One of the biggest sports weekends of the year may have left us with more questions than it answered. On the college football gridiron, the weekend really kicked off on Thursday night, as LSU showed the nation why they may have the best defense in the league and made Mississippi State look like a junior varsity team. On Saturday night, a relevant Florida State team played its version of the national championship game, as Oklahoma came into Doak Campbell Stadium and handed them a nail-biting loss. And of course the other major story in college sports this weekend was the departure of Pitt and Syracuse from Big East.
These two charter members of the Big East are joining the ACC – which may have become the new powerhouse basketball conference overnight – and former Big East commissioner Mike Tranghese isn’t happy it.
“College football has just taken control of everything that’s gone on in the country,” said Tranghese in an interview on ESPN’s Outside the Lines. “All of these moves are about football, and money, and greed, and I’m embarrassed about the whole thing. It seems that things such as integrity, and loyalty, and congeniality are gone.”

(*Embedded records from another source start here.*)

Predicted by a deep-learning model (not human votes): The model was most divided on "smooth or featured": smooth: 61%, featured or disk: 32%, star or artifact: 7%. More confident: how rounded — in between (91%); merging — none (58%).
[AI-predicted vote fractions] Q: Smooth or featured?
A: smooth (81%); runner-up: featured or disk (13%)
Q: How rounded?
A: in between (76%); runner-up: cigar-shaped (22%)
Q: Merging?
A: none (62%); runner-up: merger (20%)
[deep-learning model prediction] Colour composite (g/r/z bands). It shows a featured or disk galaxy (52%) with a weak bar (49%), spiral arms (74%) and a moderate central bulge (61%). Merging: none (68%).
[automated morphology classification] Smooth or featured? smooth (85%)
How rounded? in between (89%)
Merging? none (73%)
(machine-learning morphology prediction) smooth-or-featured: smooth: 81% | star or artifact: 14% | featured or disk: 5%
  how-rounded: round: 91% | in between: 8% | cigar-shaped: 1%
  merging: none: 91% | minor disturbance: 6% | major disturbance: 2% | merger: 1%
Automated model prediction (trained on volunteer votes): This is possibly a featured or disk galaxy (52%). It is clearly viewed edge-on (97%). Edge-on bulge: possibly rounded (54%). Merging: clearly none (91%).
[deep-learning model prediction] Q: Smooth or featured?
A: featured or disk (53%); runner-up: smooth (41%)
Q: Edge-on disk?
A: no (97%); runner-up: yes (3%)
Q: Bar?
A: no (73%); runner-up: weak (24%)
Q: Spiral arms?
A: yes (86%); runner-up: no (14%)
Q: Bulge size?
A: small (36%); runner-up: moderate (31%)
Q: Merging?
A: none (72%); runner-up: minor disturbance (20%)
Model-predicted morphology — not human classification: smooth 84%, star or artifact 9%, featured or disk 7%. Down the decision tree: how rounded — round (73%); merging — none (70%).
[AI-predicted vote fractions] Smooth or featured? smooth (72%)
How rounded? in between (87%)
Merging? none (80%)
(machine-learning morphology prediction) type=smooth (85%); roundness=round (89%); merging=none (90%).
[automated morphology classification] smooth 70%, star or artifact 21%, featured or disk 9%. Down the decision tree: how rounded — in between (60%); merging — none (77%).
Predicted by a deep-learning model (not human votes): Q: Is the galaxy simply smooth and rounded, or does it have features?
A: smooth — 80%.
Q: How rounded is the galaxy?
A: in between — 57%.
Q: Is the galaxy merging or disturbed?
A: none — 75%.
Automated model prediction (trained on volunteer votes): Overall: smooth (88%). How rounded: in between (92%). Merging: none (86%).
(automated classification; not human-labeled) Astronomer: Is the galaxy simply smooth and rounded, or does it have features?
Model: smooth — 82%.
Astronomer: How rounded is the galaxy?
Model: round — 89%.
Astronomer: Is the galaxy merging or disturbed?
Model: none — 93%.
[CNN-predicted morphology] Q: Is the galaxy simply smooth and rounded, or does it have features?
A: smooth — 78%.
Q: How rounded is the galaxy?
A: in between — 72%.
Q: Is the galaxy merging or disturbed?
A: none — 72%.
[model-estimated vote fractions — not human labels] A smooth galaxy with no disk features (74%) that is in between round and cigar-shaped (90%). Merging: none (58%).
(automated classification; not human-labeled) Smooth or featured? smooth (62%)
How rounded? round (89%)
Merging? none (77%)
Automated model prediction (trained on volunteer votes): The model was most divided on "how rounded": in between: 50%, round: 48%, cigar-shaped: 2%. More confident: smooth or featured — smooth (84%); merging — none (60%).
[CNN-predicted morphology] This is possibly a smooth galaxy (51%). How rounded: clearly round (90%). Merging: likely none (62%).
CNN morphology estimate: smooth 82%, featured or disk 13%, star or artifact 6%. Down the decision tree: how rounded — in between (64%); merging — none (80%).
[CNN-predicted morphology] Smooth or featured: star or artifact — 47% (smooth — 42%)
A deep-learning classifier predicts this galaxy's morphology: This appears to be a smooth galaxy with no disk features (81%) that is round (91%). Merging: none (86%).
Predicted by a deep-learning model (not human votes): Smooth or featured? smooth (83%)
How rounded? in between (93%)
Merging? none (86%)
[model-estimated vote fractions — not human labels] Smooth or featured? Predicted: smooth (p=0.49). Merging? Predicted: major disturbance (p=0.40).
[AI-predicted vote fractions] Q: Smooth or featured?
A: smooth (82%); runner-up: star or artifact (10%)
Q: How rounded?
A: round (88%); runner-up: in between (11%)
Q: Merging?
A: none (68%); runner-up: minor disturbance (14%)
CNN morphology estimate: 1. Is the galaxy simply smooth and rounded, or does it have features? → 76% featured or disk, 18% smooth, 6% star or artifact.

While I’m salivating over the fact that Pitt and Syracuse will each play two games per year against the likes of Duke, UNC and Maryland, I’m worried about the future of the Big East Tournament. It’s easily one of the best sporting weeks in New York City every year, and somehow, no matter what type of season they’ve had, Syracuse always seems to make a run. Maybe it’s because all the love that NYC has for Syracuse. And what happens if, as is currently being discussed, UConn and Rutgers are the next to go? What if Georgetown follows suit? Or Notre Dame? Will we eventually see a Big East conference where the best two teams in the Northeast are St. John’s and Providence? That’d be weird. Will MSG eventually host the ACC Tournament instead of the Big East? Will recruits from the Northeast become even more inclined to choose Syracuse and Pitt so they can stay close to home while still playing in the nation’s best conference? These are questions currently without answers.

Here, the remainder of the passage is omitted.